Además, migrando juntos logran atravesar el país sin que sean asegurados por el Instituto Nacional de Migración (INM), esta desconfianza se justifica en las cientos de miles de deportaciones que implementó México en el sexenio pasado.

 

El Observatorio Consular Migratorio de Honduras (CONMIGHO) informó que al 31 de diciembre de 2018,  se registraron 75.279 hondureños retornados.

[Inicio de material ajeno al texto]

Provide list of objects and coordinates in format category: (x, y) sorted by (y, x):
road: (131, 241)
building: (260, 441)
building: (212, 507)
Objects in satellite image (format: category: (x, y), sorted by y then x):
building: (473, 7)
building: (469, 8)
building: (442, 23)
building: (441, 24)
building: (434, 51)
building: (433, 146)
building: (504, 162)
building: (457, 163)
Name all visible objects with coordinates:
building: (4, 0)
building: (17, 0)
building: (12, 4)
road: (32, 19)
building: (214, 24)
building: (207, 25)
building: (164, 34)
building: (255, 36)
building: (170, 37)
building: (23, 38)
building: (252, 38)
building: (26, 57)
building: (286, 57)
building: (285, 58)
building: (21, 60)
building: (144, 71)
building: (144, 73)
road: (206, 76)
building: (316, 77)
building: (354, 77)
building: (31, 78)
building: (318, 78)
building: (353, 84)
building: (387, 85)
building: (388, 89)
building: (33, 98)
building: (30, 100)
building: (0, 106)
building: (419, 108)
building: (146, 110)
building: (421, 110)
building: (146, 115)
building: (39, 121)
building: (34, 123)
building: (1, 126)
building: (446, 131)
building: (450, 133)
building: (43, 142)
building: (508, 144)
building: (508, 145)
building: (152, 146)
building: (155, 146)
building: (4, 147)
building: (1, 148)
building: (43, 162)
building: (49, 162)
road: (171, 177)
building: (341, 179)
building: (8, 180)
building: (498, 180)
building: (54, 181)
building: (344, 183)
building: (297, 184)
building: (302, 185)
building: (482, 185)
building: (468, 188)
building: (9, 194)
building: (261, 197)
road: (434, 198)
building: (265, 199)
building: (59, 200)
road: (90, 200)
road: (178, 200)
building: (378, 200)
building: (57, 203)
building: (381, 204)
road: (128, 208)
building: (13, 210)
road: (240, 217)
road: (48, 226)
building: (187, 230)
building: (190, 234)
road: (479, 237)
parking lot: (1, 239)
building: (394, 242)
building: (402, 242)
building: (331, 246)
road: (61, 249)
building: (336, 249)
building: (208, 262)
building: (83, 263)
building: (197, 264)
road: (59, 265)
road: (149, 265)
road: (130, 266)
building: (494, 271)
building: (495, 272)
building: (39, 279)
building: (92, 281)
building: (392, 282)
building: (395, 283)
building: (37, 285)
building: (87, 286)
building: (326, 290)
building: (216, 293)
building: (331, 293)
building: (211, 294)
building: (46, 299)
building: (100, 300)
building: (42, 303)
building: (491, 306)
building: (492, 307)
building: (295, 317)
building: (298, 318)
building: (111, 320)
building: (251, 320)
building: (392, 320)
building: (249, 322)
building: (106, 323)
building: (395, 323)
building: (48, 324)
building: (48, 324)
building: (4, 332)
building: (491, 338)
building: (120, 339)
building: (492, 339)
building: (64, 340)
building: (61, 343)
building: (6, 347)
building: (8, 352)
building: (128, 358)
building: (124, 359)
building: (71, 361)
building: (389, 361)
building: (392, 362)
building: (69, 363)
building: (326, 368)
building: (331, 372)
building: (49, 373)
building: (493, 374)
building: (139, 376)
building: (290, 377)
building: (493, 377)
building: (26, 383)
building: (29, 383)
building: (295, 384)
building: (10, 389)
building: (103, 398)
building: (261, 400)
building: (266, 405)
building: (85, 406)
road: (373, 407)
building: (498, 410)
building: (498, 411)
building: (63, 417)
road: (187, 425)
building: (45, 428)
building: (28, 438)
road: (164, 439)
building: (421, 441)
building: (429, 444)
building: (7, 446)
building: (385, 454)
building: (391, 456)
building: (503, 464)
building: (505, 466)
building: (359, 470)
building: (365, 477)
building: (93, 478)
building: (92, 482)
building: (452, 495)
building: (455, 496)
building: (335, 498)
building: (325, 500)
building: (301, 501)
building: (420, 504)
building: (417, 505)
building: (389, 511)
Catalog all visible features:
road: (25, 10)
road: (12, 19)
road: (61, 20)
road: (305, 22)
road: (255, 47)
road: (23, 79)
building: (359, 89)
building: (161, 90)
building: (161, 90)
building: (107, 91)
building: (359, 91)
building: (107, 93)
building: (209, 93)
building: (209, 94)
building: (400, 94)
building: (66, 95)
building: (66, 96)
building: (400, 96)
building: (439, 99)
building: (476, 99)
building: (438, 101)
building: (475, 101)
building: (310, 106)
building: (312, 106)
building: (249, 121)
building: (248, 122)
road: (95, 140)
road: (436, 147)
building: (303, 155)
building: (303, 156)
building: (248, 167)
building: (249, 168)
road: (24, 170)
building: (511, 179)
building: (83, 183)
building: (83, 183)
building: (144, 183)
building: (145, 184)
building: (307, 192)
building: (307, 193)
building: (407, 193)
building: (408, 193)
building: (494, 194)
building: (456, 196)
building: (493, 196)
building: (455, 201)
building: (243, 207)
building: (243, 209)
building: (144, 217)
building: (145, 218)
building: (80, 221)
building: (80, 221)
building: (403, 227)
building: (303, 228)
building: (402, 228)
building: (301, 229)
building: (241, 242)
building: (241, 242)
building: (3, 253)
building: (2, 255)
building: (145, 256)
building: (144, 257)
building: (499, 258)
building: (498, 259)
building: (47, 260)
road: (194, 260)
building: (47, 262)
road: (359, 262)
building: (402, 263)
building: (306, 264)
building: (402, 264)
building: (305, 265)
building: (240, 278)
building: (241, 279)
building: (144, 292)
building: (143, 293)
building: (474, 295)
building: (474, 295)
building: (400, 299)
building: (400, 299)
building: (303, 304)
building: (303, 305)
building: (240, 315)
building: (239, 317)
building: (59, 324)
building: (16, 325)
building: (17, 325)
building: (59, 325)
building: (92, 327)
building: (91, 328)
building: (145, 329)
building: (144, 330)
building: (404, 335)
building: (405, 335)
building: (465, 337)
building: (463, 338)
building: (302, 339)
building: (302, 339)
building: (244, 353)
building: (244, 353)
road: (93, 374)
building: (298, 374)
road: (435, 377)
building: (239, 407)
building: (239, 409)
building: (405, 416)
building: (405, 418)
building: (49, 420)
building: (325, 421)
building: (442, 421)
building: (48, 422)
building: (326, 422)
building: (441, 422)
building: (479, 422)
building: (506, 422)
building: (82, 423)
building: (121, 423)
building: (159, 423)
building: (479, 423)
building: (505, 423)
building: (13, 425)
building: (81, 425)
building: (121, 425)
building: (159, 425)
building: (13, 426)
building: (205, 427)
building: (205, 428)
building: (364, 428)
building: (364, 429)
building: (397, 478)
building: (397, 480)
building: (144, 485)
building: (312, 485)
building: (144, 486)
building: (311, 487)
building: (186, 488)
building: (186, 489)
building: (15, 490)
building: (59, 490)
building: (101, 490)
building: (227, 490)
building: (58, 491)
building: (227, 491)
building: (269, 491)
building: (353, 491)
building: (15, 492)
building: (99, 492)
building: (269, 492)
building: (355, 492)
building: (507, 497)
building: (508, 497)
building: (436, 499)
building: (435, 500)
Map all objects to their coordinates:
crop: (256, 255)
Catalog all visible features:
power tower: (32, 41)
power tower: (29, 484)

Estados Unidos deportó a 30.345 hondureños, mientras que México repatrió a 44.760.

 

La mediatización de la entrada abrupta en la frontera de Guatemala y México en octubre pasado, impactó en gran medida la percepción de un gran sector de la población mexicana y extranjera que los catalogó de agresivos, delincuentes que no siguen la ley, creándose un estereotipo sobre los migrantes irregulares.

 

“Lo que vimos en la frontera  era la desesperación de no lograr llegar a un lugar donde pudieran tener una vida diferente. Cuando te acercas a ellos ves que efectivamente se trata de un tipo de población muy vulnerable, muy necesitada, personas pobres, víctimas de violencia que sufren más violencia en el tránsito por México y que se ven impedidas de llegar a su destino”, aseguró Hernández.

 

A partir del 2001, el gobierno de los Estados Unidos generó un vínculo entre la migración, el terrorismo y la delincuencia, ejerciendo mucha presión hacia México para tratar de impedir la llegada de poblaciones extranjeras, cualquier persona que quiera entrar de manera indocumentada a su país es considerado un potencial delincuente.

 

Las autoridades en Tijuana están a la expectativa tras la llegada a México, en enero del 2019, de 8.000 personas provenientes de Honduras, El Salvador y Guatemala, en una segunda caravana migrante, ante la falta de un protocolo en la ciudad para estas nuevas modalidades migratorias.

 

Y aunque en el estado de Chiapas, al sureste de México, el gobierno mexicano a través del INM realiza el trámite para otorgarles visas por razones humanitarias a los 6.600 adultos y 1.500 menores que se tenían contabilizados hasta finales de enero, lo cierto es que la mayoría intentará cruzar a Estados Unidos. “Las caravanas seguirán, estamos probablemente al principio de un fenómeno que va a ser historia. Sabemos cómo empezó, pero no sabemos cómo va a terminar”, concluyó Bustamante.